Shirley Valentine Offered Pauline Collins a Character to Equal Her Skill. She Embraced It with Flair and Delight

During the seventies, Pauline Collins rose as a smart, witty, and appealingly charming female actor. She became a familiar figure on either side of the Atlantic thanks to the smash hit English program the Upstairs Downstairs series, which was the Downton Abbey of its day.

Her role was Sarah, a pert-yet-vulnerable parlour maid with a questionable history. Her character had a romance with the attractive chauffeur Thomas, portrayed by Collins’s real-life husband, the actor John Alderton. This turned into a television couple that audiences adored, extending into follow-up programs like the Thomas and Sarah series and No, Honestly.

The Peak of Brilliance: Shirley Valentine

Yet the highlight of greatness occurred on the big screen as Shirley Valentine. This empowering, mischievous but endearing adventure set the stage for subsequent successes like Calendar Girls and the Mamma Mia series. It was a uplifting, funny, bright comedy with a superb role for a mature female lead, broaching the theme of female sexuality that did not conform by usual male ideas about modest young women.

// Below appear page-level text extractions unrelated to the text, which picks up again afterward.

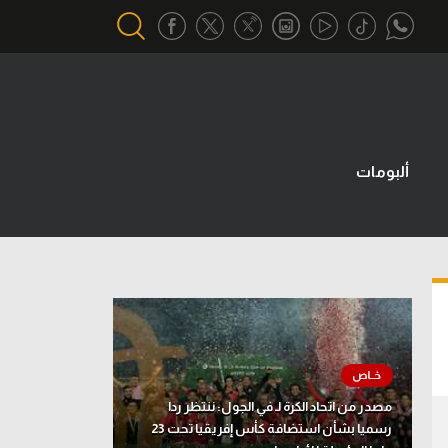
أقسام خاصة
Gamers
ألبومات
يكية
ميركاتو
تحقيق في الجول
تقرير في الجول
تحليل في الجول
حكايات في الجول
كويز في الجول
مصدر من اتحاد الكرة لـ في الجول: ننتظر ردا
رسميا بشأن استضافة كأس إفريقيا تحت 23
فيديو في الجول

This iconic role prefigured the growing conversation about women's health and females refusing to accept to invisibility.

Originating on Stage to Cinema

It started from Collins taking on the lead role of a lifetime in playwright Willy Russell's 1986 stage play: the play Shirley Valentine, the desiring and unanticipatedly erotic ordinary woman lead of an getaway comedy about adulthood.

Collins became the celebrity of London’s West End and New York's Broadway and was then victoriously chosen in the smash-hit film version. This closely paralleled the comparable stage-to-screen journey of Julie Walters in Russell’s 1980 play, Educating Rita.

The Story of Shirley's Journey

Collins’s Shirley is a practical scouse housewife who is weary with existence in her 40s in a dull, unimaginative place with uninteresting, unimaginative people. So when she gets the opportunity at a complimentary vacation in the Greek islands, she seizes it with enthusiasm and – to the surprise of the boring British holidaymaker she’s accompanied by – stays on once it’s ended to live the authentic life outside the vacation spot, which means a wonderfully romantic escapade with the roguish local, the character Costas, acted with an outrageous moustache and speech by actor Tom Conti.

Bold, confiding Shirley is always breaking the fourth wall to inform us what she’s feeling. It earned big laughs in movie houses all over the UK when Costas tells her that he appreciates her body marks and she says to the audience: “Don't men talk a lot of rubbish?”

Subsequent Roles

Post-Shirley, Pauline Collins continued to have a active professional life on the stage and on television, including parts on the Doctor Who series, but she was not as supported by the cinema where there didn’t seem to be a writer in the league of the playwright who could give her a true main character.

She starred in Roland Joffé’s adequate Calcutta-set story, City of Joy, in the year 1992 and featured as a English religious worker and captive in wartime Japan in Bruce Beresford’s the film Paradise Road in 1997. In Rodrigo García’s trans drama, 2011’s the Albert Nobbs film, Collins came back, in a sense, to the servant-and-master environment in which she played a servant-level domestic worker.

However, she discovered herself frequently selected in patronizing and overly sentimental older-age stories about old people, which were not worthy of her, such as eldercare films like Mrs Caldicot’s Cabbage War and the movie Quartet, as well as ropey set in France film The Time of Their Lives with the performer Joan Collins.

A Brief Return in Comedy

Filmmaker Woody Allen offered her a genuine humorous part (albeit a small one) in his the film You Will Meet a Tall Dark Stranger, in which she played the questionable fortune teller hinted at by the title.

Yet on film, her performance as Shirley gave her a tremendous moment in the sun.

Denise Mitchell
Denise Mitchell

A digital content strategist passionate about gaming and live streaming innovations, with years of experience in community building.